◆ **Information provided**
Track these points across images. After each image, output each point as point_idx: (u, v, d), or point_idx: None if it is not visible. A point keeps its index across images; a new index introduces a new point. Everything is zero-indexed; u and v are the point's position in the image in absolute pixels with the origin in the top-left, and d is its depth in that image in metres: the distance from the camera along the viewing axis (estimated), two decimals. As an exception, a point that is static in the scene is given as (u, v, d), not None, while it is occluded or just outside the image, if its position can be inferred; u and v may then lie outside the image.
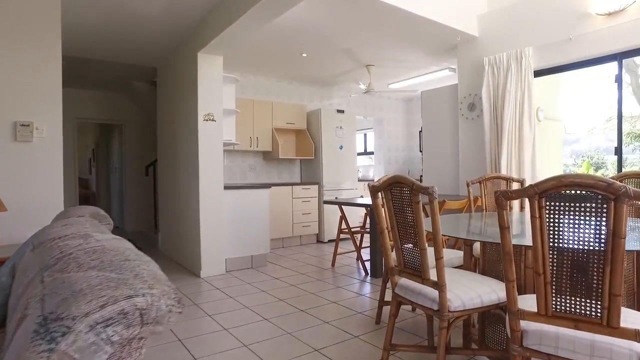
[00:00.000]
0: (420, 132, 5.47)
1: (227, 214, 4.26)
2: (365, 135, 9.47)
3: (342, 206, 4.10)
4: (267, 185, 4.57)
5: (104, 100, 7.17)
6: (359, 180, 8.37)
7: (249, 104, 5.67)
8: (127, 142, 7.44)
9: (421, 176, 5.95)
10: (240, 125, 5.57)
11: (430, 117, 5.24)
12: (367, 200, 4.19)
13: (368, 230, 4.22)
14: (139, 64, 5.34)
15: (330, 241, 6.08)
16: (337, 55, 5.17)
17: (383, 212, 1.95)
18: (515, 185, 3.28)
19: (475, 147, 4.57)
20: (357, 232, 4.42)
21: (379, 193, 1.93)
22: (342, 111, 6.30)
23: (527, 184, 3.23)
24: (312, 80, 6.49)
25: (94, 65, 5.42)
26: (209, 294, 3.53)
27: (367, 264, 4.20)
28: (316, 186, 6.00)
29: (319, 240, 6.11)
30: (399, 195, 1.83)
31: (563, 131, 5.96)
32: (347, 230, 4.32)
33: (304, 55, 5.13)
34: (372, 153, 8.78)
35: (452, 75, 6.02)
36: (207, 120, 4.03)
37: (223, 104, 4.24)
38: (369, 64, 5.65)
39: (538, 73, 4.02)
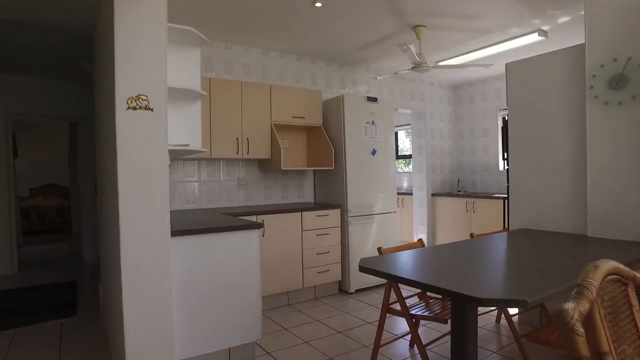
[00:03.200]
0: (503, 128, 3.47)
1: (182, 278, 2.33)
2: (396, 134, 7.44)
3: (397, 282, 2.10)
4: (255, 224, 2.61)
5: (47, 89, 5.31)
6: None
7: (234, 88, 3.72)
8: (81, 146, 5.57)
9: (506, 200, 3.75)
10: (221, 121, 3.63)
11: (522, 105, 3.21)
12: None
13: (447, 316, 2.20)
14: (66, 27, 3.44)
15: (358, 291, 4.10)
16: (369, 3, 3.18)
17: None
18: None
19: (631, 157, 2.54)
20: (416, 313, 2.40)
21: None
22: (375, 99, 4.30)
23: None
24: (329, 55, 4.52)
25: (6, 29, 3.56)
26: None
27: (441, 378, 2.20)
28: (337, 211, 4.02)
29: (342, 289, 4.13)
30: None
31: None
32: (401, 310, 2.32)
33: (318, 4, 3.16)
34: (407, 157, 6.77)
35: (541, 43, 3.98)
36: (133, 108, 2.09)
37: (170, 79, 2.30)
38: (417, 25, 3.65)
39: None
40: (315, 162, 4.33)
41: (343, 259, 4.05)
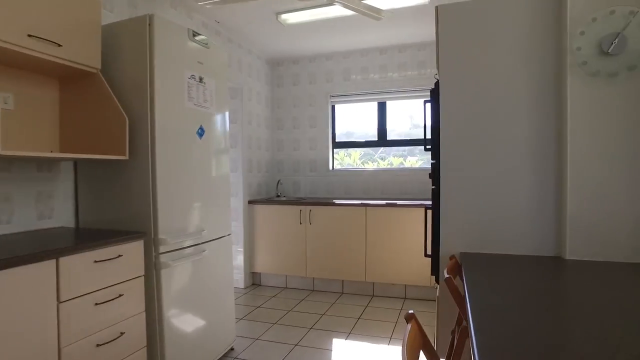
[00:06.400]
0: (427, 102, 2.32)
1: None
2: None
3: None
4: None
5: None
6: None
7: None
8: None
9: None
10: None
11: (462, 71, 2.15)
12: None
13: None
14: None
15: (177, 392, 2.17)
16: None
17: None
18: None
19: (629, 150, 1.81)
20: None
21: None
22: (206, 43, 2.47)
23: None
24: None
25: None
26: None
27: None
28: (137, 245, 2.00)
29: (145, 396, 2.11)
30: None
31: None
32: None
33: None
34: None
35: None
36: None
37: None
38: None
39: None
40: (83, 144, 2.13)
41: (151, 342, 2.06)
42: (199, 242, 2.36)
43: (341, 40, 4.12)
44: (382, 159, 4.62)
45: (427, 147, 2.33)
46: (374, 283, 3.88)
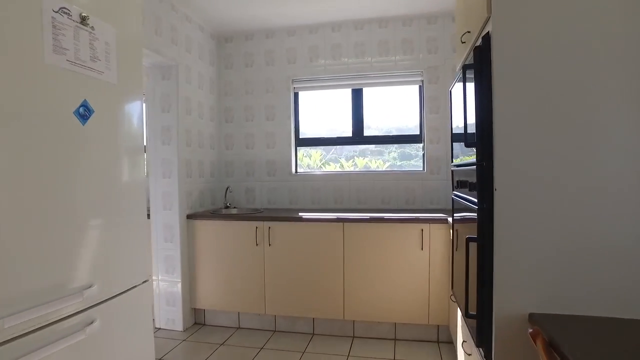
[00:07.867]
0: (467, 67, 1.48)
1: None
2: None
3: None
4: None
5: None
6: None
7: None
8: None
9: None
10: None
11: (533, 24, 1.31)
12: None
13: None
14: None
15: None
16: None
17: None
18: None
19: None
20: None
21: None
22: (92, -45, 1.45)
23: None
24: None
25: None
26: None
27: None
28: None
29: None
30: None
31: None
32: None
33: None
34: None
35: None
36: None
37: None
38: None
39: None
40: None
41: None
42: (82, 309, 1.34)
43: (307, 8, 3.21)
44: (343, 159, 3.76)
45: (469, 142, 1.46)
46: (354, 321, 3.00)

◆ **Prompt**
Quote all of the entries word for word, omitting any pictures.

◆ **Solved exercise**
Track these points across images. After each image, output each point as point_idx: (u, v, d), or point_idx: None if it is not visible. A point keeps its index across images; a new index introduces a new point. Everything is zero-indexed; u and v are the point's position in the image in absolute pixels with the origin in the top-left, and d is its depth in that image in metres: the distance from the camera along the viewing axis (estimated), two decimals. As an exception, a point that is static in the scene is given as (u, v, d), not None, while it is occluded or just outside the image, if its position can be inferred; u and v may then lie outside the image.
[00:00.000]
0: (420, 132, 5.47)
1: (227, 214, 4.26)
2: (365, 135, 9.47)
3: (342, 206, 4.10)
4: (267, 185, 4.57)
5: (104, 100, 7.17)
6: (359, 180, 8.37)
7: (249, 104, 5.67)
8: (127, 142, 7.44)
9: (421, 176, 5.95)
10: (240, 125, 5.57)
11: (430, 117, 5.24)
12: (367, 200, 4.19)
13: (368, 230, 4.22)
14: (139, 64, 5.34)
15: (330, 241, 6.08)
16: (337, 55, 5.17)
17: (383, 212, 1.95)
18: (515, 185, 3.28)
19: (475, 147, 4.57)
20: (357, 232, 4.42)
21: (379, 193, 1.93)
22: (342, 111, 6.30)
23: (527, 184, 3.23)
24: (312, 80, 6.49)
25: (94, 65, 5.42)
26: (209, 294, 3.53)
27: (367, 264, 4.20)
28: (316, 186, 6.00)
29: (319, 240, 6.11)
30: (399, 195, 1.83)
31: (563, 131, 5.96)
32: (347, 230, 4.32)
33: (304, 55, 5.13)
34: (372, 153, 8.78)
35: (452, 75, 6.02)
36: (207, 120, 4.03)
37: (223, 104, 4.24)
38: (369, 64, 5.65)
39: (538, 73, 4.02)
[00:03.200]
0: (503, 128, 3.47)
1: (182, 278, 2.33)
2: (396, 134, 7.44)
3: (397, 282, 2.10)
4: (255, 224, 2.61)
5: (47, 89, 5.31)
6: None
7: (234, 88, 3.72)
8: (81, 146, 5.57)
9: (506, 200, 3.75)
10: (221, 121, 3.63)
11: (522, 105, 3.21)
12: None
13: (447, 316, 2.20)
14: (66, 27, 3.44)
15: (358, 291, 4.10)
16: (369, 3, 3.18)
17: None
18: None
19: (631, 157, 2.54)
20: (416, 313, 2.40)
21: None
22: (375, 99, 4.30)
23: None
24: (329, 55, 4.52)
25: (6, 29, 3.56)
26: None
27: (441, 378, 2.20)
28: (337, 211, 4.02)
29: (342, 289, 4.13)
30: None
31: None
32: (401, 310, 2.32)
33: (318, 4, 3.16)
34: (407, 157, 6.77)
35: (541, 43, 3.98)
36: (133, 108, 2.09)
37: (170, 79, 2.30)
38: (417, 25, 3.65)
39: None
40: (315, 162, 4.33)
41: (343, 259, 4.05)
[00:06.400]
0: (427, 102, 2.32)
1: None
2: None
3: None
4: None
5: None
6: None
7: None
8: None
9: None
10: None
11: (462, 71, 2.15)
12: None
13: None
14: None
15: (177, 392, 2.17)
16: None
17: None
18: None
19: (629, 150, 1.81)
20: None
21: None
22: (206, 43, 2.47)
23: None
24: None
25: None
26: None
27: None
28: (137, 245, 2.00)
29: (145, 396, 2.11)
30: None
31: None
32: None
33: None
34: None
35: None
36: None
37: None
38: None
39: None
40: (83, 144, 2.13)
41: (151, 342, 2.06)
42: (199, 242, 2.36)
43: (341, 40, 4.12)
44: (382, 159, 4.62)
45: (427, 147, 2.33)
46: (374, 283, 3.88)
[00:07.867]
0: (467, 67, 1.48)
1: None
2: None
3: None
4: None
5: None
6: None
7: None
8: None
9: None
10: None
11: (533, 24, 1.31)
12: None
13: None
14: None
15: None
16: None
17: None
18: None
19: None
20: None
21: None
22: (92, -45, 1.45)
23: None
24: None
25: None
26: None
27: None
28: None
29: None
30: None
31: None
32: None
33: None
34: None
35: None
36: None
37: None
38: None
39: None
40: None
41: None
42: (82, 309, 1.34)
43: (307, 8, 3.21)
44: (343, 159, 3.76)
45: (469, 142, 1.46)
46: (354, 321, 3.00)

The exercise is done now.